-------- Selected extract

The need for uniform ethical guidelines in research on human subjects has been well recognised, and at the present time this need is more acute because, apart from the mandatory clinical trials on new drugs, a number of diagnostic procedures, therapeutic interventions and preventive measures including the use of vaccines are being introduced which require proper testing on human beings.
Further, the advent of new medical devices and radioactive materials as also the therapeutic benefits of recombinant DNA products have added a new dimension to ethical issues that need to be considered before evaluating these substances. With the setting in of the era of biotechnology (including genetic engineering) medical procedures and therapeutics have undergone tremendous changes and many techniques based on these advances are no longer in the realms of science fiction, but have become a reality today.
Recent advances in the field of assisted reproductive techniques, organ transplantation, human genome analysis and gene therapy offer unquestionable benefits to mankind but at the same time raise numerous questions of law and ethics, stimulating public interest and concern at various levels. On the one hand, there is a need to satisfy legitimate public concern, while on the other, one has to appreciate the need to encourage new scientific innovations for the benefit of mankind. It has therefore become imperative to provide specific guidelines for such research, taking into consideration all these new dimensions.
The Indian Council of Medical Research (ICMR) had brought out in February 1980, a document entitled, Policy statement on ethical considerations involved in research on human subjects prepared by the ethical committee under the chairmanship of Hon'ble Justice H.R. Khanna. This document has been widely used for 17 years by not only ICMR but also by other agencies and scientists. The document however needs to be updated in view of the recent developments in modern biology as also in different branches of medical science so that it could serve as an useful guide to all scientists and agencies involved in research on human subjects.

----------------
-------- Records shown

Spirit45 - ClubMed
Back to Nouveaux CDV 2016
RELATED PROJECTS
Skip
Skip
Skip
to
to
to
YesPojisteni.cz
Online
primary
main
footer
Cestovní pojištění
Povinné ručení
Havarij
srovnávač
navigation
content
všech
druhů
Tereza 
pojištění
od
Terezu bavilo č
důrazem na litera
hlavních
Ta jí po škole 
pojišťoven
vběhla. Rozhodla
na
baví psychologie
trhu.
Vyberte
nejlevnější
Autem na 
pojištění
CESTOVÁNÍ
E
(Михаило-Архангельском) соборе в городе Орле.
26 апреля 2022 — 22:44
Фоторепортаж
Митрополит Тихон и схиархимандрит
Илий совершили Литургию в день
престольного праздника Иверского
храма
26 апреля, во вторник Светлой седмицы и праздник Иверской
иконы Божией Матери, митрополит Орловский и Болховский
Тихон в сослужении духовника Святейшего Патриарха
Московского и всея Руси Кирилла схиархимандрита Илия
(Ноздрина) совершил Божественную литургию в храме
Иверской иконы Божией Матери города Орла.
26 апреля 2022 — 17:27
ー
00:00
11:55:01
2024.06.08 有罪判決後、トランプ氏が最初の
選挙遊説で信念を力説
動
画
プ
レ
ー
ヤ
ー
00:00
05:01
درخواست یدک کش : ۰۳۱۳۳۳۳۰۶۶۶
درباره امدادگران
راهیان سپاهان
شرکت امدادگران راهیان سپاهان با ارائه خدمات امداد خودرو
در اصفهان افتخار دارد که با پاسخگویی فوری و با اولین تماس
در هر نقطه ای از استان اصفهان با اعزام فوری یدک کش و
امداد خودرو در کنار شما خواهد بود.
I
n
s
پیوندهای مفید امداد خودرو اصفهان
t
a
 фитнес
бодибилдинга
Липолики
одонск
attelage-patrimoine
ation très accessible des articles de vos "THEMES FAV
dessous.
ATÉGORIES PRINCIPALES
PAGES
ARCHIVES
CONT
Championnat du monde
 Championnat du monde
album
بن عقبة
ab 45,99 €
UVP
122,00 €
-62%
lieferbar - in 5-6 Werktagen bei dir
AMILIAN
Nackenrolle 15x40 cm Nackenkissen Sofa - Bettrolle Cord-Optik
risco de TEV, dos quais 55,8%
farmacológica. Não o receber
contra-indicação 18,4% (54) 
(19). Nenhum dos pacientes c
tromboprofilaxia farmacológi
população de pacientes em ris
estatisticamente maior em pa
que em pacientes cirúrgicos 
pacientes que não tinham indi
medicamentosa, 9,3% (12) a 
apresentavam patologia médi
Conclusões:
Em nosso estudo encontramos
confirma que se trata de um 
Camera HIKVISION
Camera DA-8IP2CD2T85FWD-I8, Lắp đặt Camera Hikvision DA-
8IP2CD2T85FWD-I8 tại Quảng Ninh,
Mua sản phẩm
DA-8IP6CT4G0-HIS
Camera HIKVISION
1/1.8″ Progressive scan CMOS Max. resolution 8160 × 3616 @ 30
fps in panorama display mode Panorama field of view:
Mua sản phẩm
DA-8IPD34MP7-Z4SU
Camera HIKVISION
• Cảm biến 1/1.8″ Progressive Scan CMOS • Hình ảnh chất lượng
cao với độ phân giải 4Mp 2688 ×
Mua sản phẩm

----------------

Task set
(a) Answer each question from the passage on ethics in research on human subjects.
(i) Besides new medical devices and radioactive materials, what has added a new dimension to ethical issues?
(ii) Which four recent advances does the passage list as raising questions of law and ethics?
(iii) In what month and year did ICMR bring out its policy statement?
(b) Extend the passage on ethics in research on human subjects, starting after its final sentence.
None of the work here draws on these rows.

Answers to each task
(a)
(i) The therapeutic benefits of recombinant DNA products.
(ii) Assisted reproductive techniques, organ transplantation, human genome analysis and gene therapy.
(iii) February 1980.

(b)
Therefore, a Central ethical committee on human research (CECHR) was constituted by the ICMR under the chairmanship of Hon'ble Justice M.N. Venkatachaliah to consider various issues related to the ethical, legal and social dimensions of research on human beings. The committee met on 10th September 1996 and identified following four major areas and the sub-committees for drawing up detailed guidelines :
Apart from these the report of a separate committee drafting the technical and ethico-legal issues of Assisted reproductive technologies was also to be considered by this committee. The CECHR met on 10th August 1997 to consider the draft reports prepared by all the five groups and following detailed discussions the present draft has been prepared for wide circulation and subsequent national debate before finalisation. The Terms of Reference, list of Members of CECHR and the Sub-Committees are appended.